BRuce was not being a jerk like some people thought. He was doing his job which was to ensure that the lab was fully functional for everyone who used it. Most of the initial requests that we received were significantly flawed. It was our responsibility to ensure that those flaws did not affect the rest of the lab. BRuce was just very blunt because we did not have the time to deal with problems caused by other people when it was just the two of us dealing with more than 15 rows with 24 racks each in the lab, all of them full of equipment running tests that would have had to be restarted — or rebuilt — if the Lab network were to be compromised by someone’s experiments run amok.

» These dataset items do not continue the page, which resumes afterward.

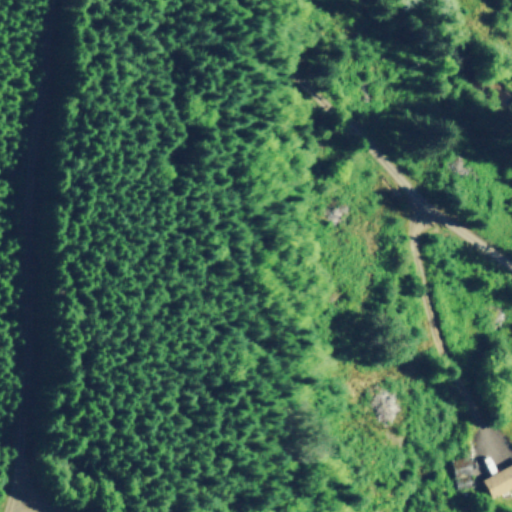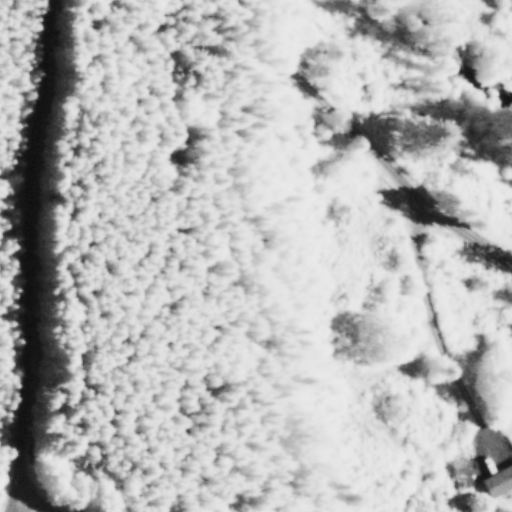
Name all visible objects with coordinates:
road: (437, 215)
road: (433, 317)
building: (497, 478)
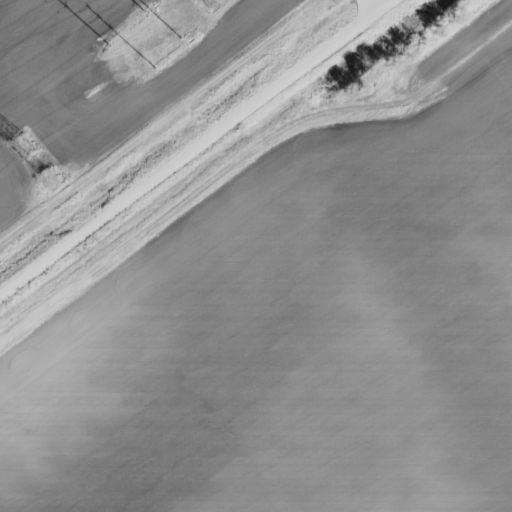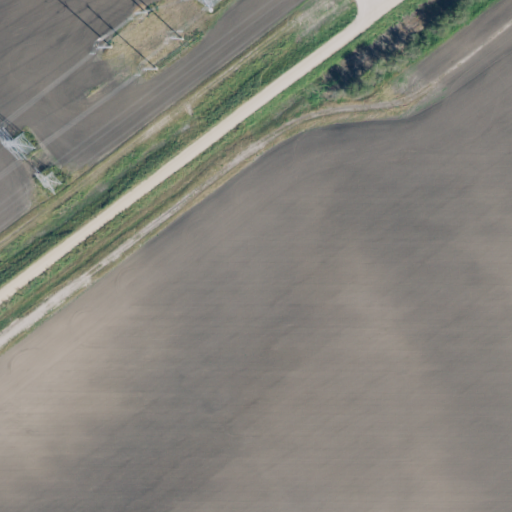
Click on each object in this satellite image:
railway: (186, 143)
power tower: (22, 144)
power tower: (50, 179)
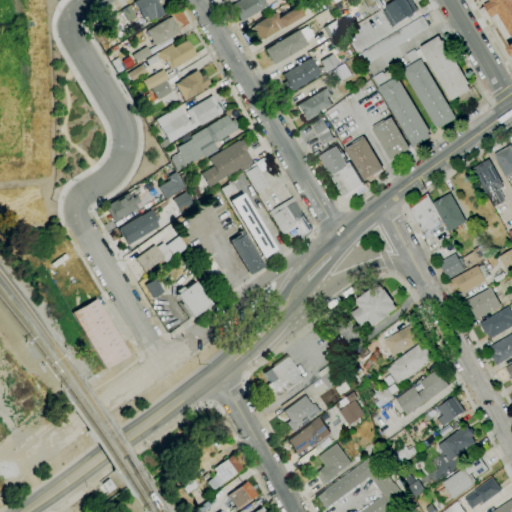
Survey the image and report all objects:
building: (285, 0)
building: (334, 0)
building: (335, 1)
building: (367, 1)
building: (371, 2)
road: (72, 5)
building: (245, 7)
road: (80, 8)
building: (148, 8)
building: (246, 8)
building: (147, 9)
building: (397, 11)
building: (399, 11)
building: (500, 11)
building: (128, 13)
building: (500, 16)
building: (347, 21)
building: (274, 22)
building: (274, 22)
building: (161, 31)
building: (162, 32)
road: (489, 36)
building: (392, 40)
building: (339, 42)
building: (287, 44)
building: (288, 45)
road: (478, 50)
building: (140, 54)
building: (174, 54)
building: (168, 62)
building: (328, 62)
building: (444, 67)
building: (445, 68)
building: (342, 71)
building: (135, 72)
building: (298, 74)
building: (300, 75)
building: (190, 84)
building: (191, 84)
building: (156, 85)
building: (427, 89)
building: (160, 90)
building: (427, 93)
road: (503, 94)
road: (492, 102)
building: (313, 104)
building: (314, 104)
building: (402, 108)
building: (403, 111)
building: (186, 118)
building: (186, 118)
road: (269, 118)
building: (320, 131)
building: (322, 131)
building: (390, 138)
building: (390, 138)
building: (204, 139)
building: (200, 142)
building: (163, 143)
road: (446, 157)
building: (363, 158)
building: (363, 158)
building: (504, 160)
building: (505, 161)
building: (225, 162)
building: (225, 162)
road: (456, 168)
building: (339, 170)
building: (341, 171)
building: (185, 177)
building: (254, 178)
building: (255, 178)
building: (489, 180)
building: (489, 182)
building: (169, 185)
building: (226, 189)
road: (88, 190)
road: (368, 190)
road: (74, 200)
building: (182, 201)
building: (181, 202)
building: (120, 206)
building: (121, 206)
road: (89, 207)
road: (342, 207)
road: (402, 211)
building: (449, 212)
building: (436, 213)
building: (425, 214)
building: (288, 217)
building: (289, 218)
road: (329, 219)
road: (389, 220)
road: (361, 221)
building: (251, 225)
building: (252, 225)
building: (137, 227)
building: (138, 227)
road: (315, 229)
road: (399, 236)
road: (379, 239)
road: (72, 241)
building: (159, 253)
building: (244, 253)
building: (245, 253)
building: (157, 254)
building: (474, 257)
road: (323, 259)
road: (385, 260)
building: (506, 260)
building: (507, 260)
building: (187, 264)
building: (450, 266)
building: (451, 266)
building: (213, 273)
building: (212, 274)
road: (391, 274)
building: (470, 278)
building: (467, 279)
road: (344, 283)
building: (152, 287)
building: (153, 288)
road: (248, 293)
road: (352, 296)
building: (191, 298)
building: (192, 298)
road: (289, 298)
building: (482, 302)
building: (482, 303)
building: (373, 306)
building: (372, 307)
road: (458, 310)
building: (496, 322)
building: (497, 323)
road: (183, 327)
railway: (40, 328)
building: (99, 333)
building: (100, 333)
building: (400, 340)
building: (401, 340)
road: (247, 343)
railway: (35, 344)
building: (501, 348)
building: (502, 349)
road: (464, 356)
building: (408, 363)
building: (409, 363)
building: (325, 370)
building: (509, 370)
building: (509, 370)
building: (280, 376)
building: (281, 376)
building: (358, 377)
building: (331, 378)
road: (244, 379)
road: (225, 389)
building: (421, 392)
building: (421, 392)
building: (383, 394)
building: (384, 396)
road: (209, 402)
building: (448, 409)
building: (450, 410)
road: (95, 411)
building: (299, 412)
building: (350, 412)
building: (300, 413)
building: (351, 413)
road: (183, 419)
railway: (101, 420)
building: (346, 429)
building: (306, 435)
building: (308, 435)
railway: (100, 436)
road: (121, 441)
road: (255, 441)
building: (428, 441)
building: (376, 443)
building: (456, 443)
building: (456, 443)
building: (404, 455)
building: (331, 463)
building: (331, 463)
railway: (131, 467)
railway: (132, 467)
building: (223, 471)
building: (224, 471)
building: (463, 478)
building: (456, 483)
building: (188, 484)
building: (109, 485)
building: (414, 486)
building: (363, 487)
building: (364, 487)
building: (415, 488)
building: (481, 493)
building: (483, 493)
railway: (147, 495)
railway: (150, 495)
building: (239, 495)
building: (240, 495)
railway: (141, 498)
road: (59, 501)
road: (352, 501)
building: (205, 504)
building: (504, 507)
building: (505, 507)
building: (453, 508)
building: (454, 508)
building: (258, 510)
building: (259, 510)
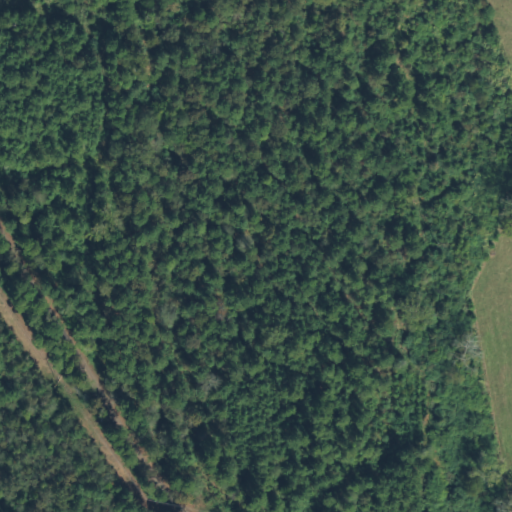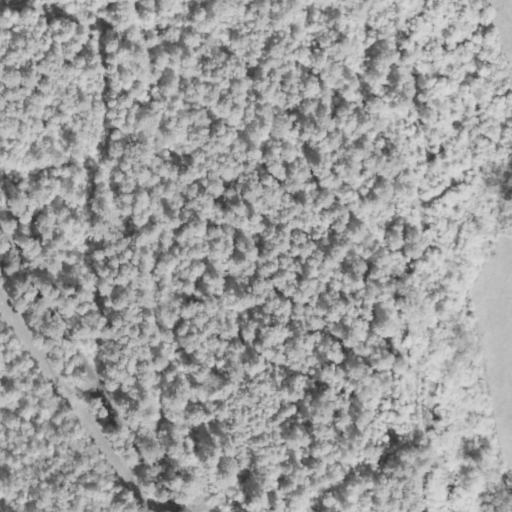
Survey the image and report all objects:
road: (418, 267)
road: (79, 411)
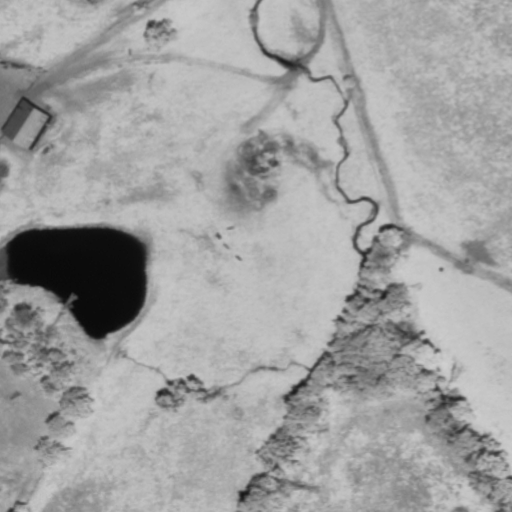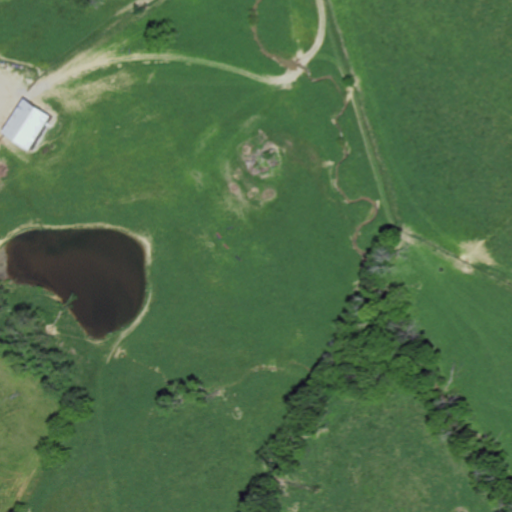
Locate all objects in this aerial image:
building: (38, 124)
building: (2, 138)
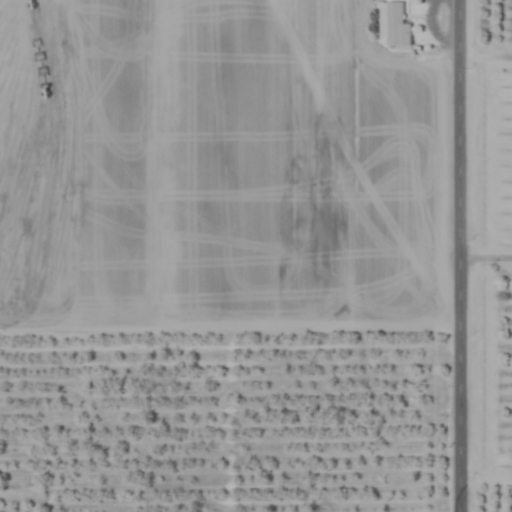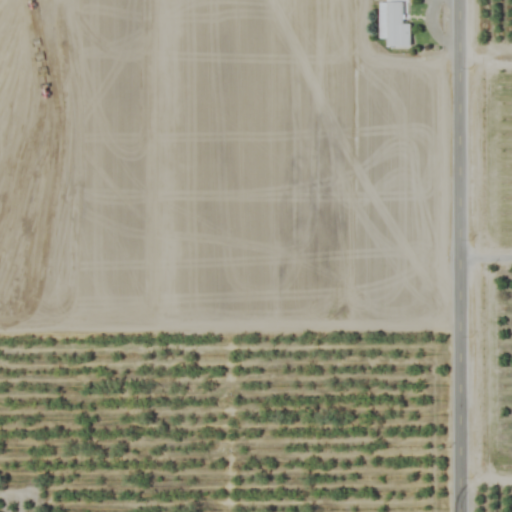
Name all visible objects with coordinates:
building: (392, 24)
road: (486, 59)
road: (461, 255)
road: (486, 256)
road: (486, 477)
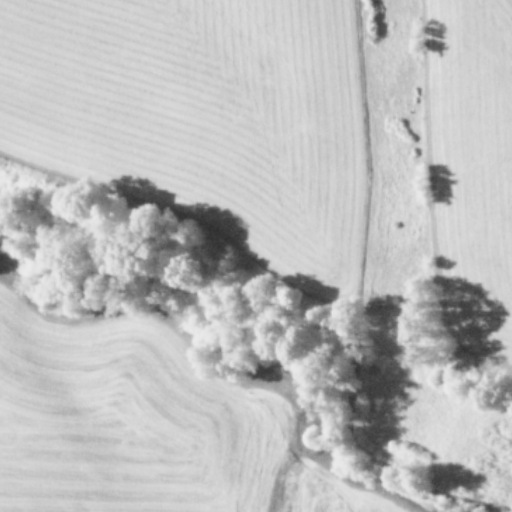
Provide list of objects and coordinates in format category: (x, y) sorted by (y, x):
crop: (254, 218)
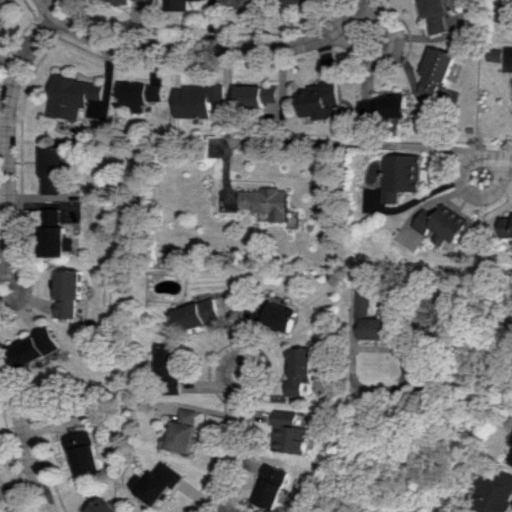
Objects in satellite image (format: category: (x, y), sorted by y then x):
building: (129, 1)
building: (242, 3)
building: (295, 3)
road: (362, 3)
building: (177, 5)
building: (1, 7)
road: (49, 7)
building: (432, 15)
road: (209, 49)
road: (381, 53)
building: (435, 71)
building: (256, 95)
building: (74, 96)
building: (142, 96)
building: (198, 100)
building: (315, 101)
building: (381, 107)
road: (8, 137)
road: (414, 145)
road: (476, 157)
road: (505, 164)
building: (53, 169)
building: (400, 175)
road: (414, 200)
building: (265, 202)
building: (443, 223)
building: (55, 234)
building: (508, 234)
building: (68, 292)
road: (0, 303)
building: (195, 314)
building: (273, 316)
building: (366, 320)
building: (35, 348)
building: (168, 370)
building: (298, 370)
road: (232, 387)
road: (400, 387)
building: (288, 431)
building: (180, 432)
building: (80, 452)
road: (230, 453)
road: (28, 455)
building: (510, 459)
building: (154, 483)
building: (269, 486)
building: (493, 494)
building: (99, 506)
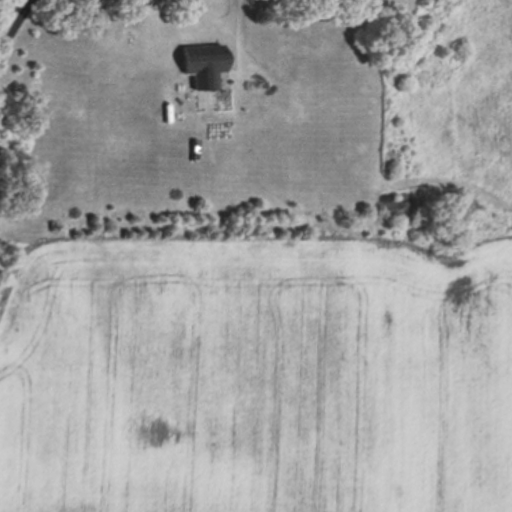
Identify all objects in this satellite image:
road: (17, 25)
building: (204, 65)
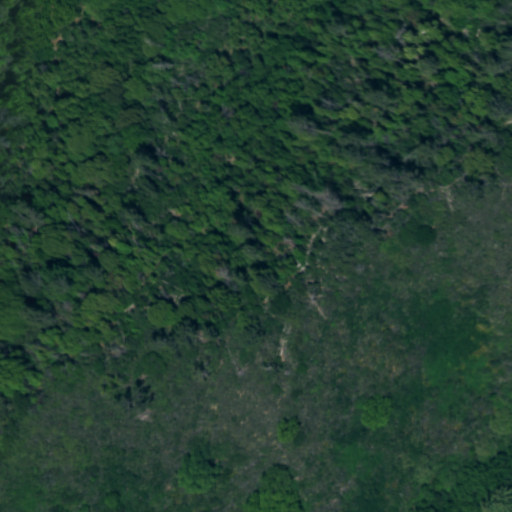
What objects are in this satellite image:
road: (120, 9)
road: (99, 38)
road: (505, 484)
road: (496, 499)
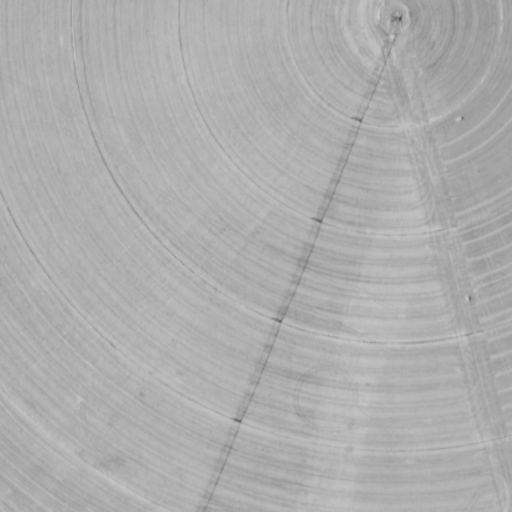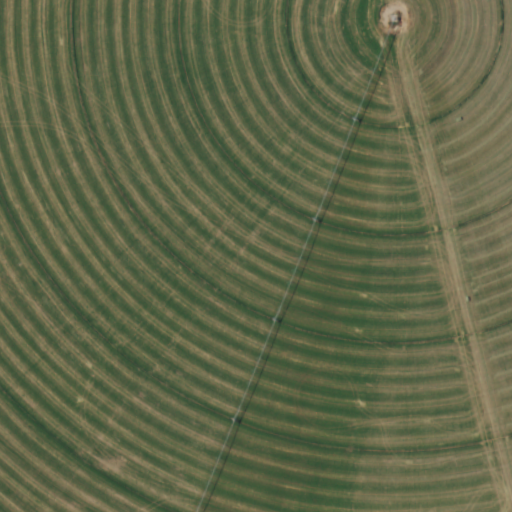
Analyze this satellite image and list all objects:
crop: (256, 256)
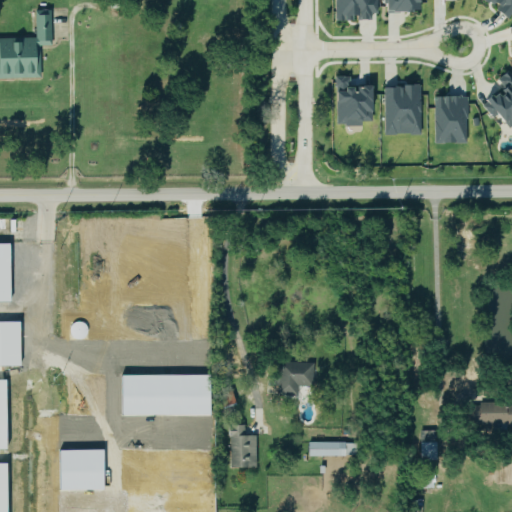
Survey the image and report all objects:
building: (399, 4)
building: (500, 6)
building: (352, 9)
building: (509, 41)
building: (24, 49)
road: (370, 49)
road: (278, 96)
road: (305, 96)
building: (501, 99)
building: (349, 102)
building: (400, 109)
building: (449, 119)
road: (71, 120)
road: (256, 193)
building: (3, 271)
road: (45, 274)
road: (223, 288)
road: (436, 289)
building: (7, 342)
building: (292, 376)
building: (491, 414)
building: (0, 417)
building: (239, 447)
building: (324, 448)
building: (427, 450)
building: (0, 488)
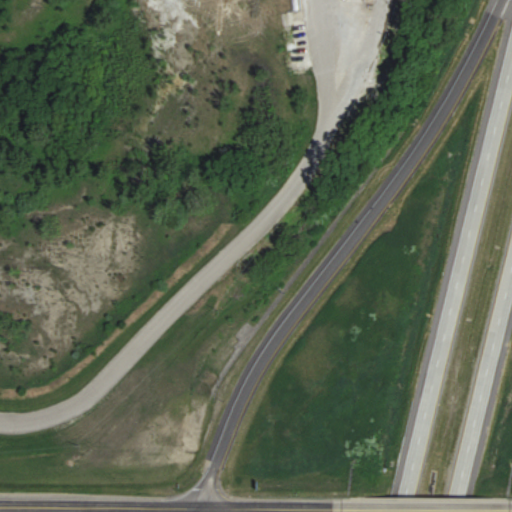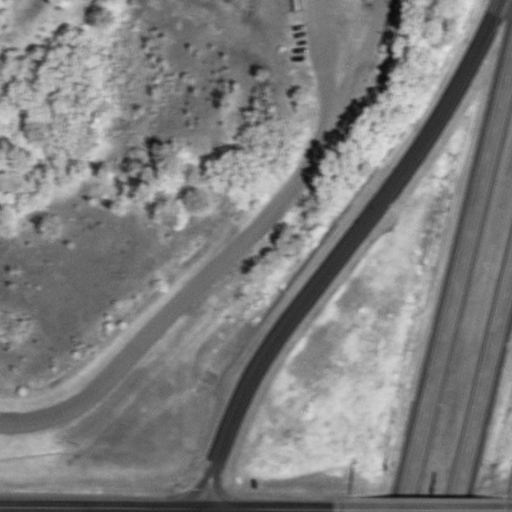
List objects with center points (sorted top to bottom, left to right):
road: (336, 250)
road: (224, 260)
road: (455, 277)
road: (482, 391)
road: (176, 507)
road: (422, 508)
road: (502, 510)
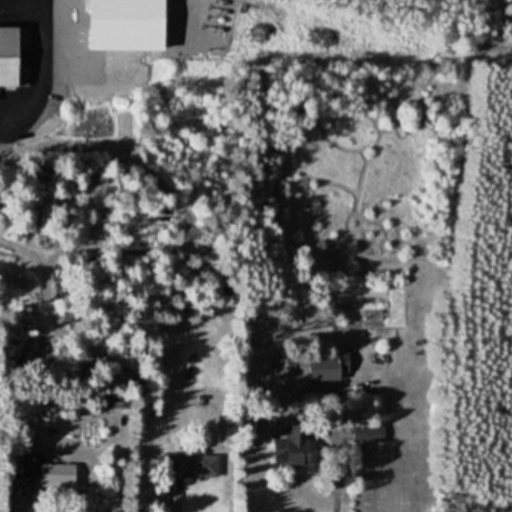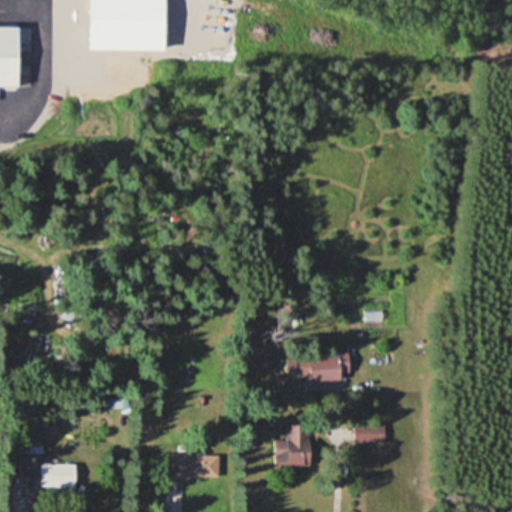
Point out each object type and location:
building: (327, 366)
building: (280, 456)
building: (191, 465)
building: (57, 476)
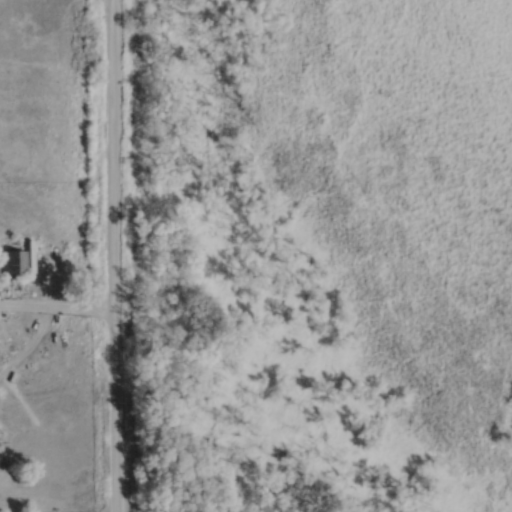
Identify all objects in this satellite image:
road: (112, 255)
building: (18, 261)
road: (57, 314)
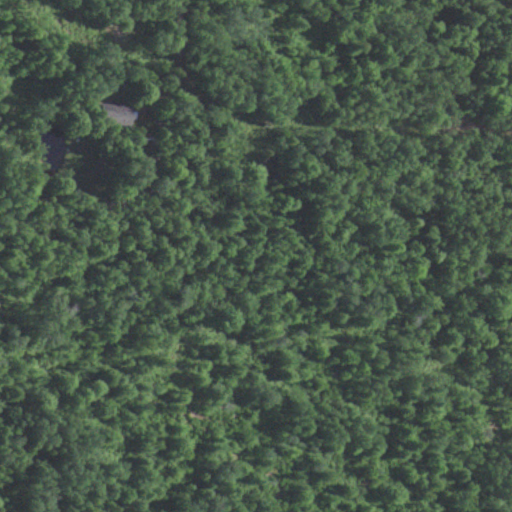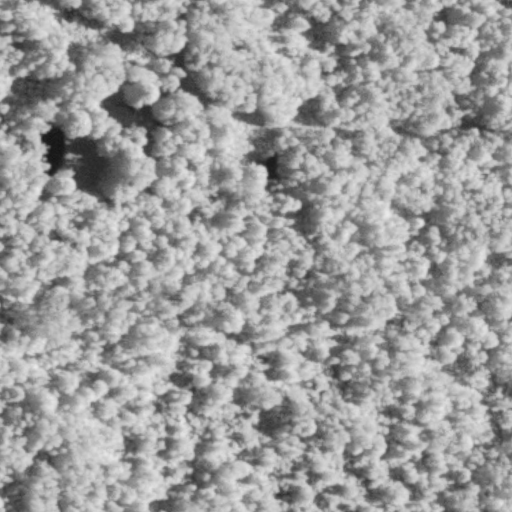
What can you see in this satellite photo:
building: (111, 114)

In that type of environment there was no tolerance for errors. BRuce and I were simply enforcing lab guidelines that had been designed to protect all of the users. As my mentor, this is also something that BRuce was trying to help me understand – that this is one of those times when the good of the many outweighs the good of the few. The lab had to be run in a manner that prevented some users from impinging upon the work of the rest.

Final Thoughts

I urge you to mentor others. Pass along the knowledge, skills, and your own philosophy. There is very little that can be more important than this for experienced SysAdmins. Our skills are amazing and we did not achieve them all by ourselves. We are amazing because of those who mentored us and the fact that they thought we had what it takes to be great SysAdmins. It is our responsibility to pass that along to the younger SysAdmins.

I had some amazing mentors who understood what it takes to learn – to really learn – and who allowed me to do so. You all gave me the opportunity to learn through failure. You helped my figure out where I went wrong and got me back on track. You are my heroes. Here’s to you, Alyce, BRuce, Vern, Dan, Chris, Heather, Ron, Don, Dave, Earl, and Pam.

And to all of you unsung mentors out there – You rock! Thanks for your support and guidance.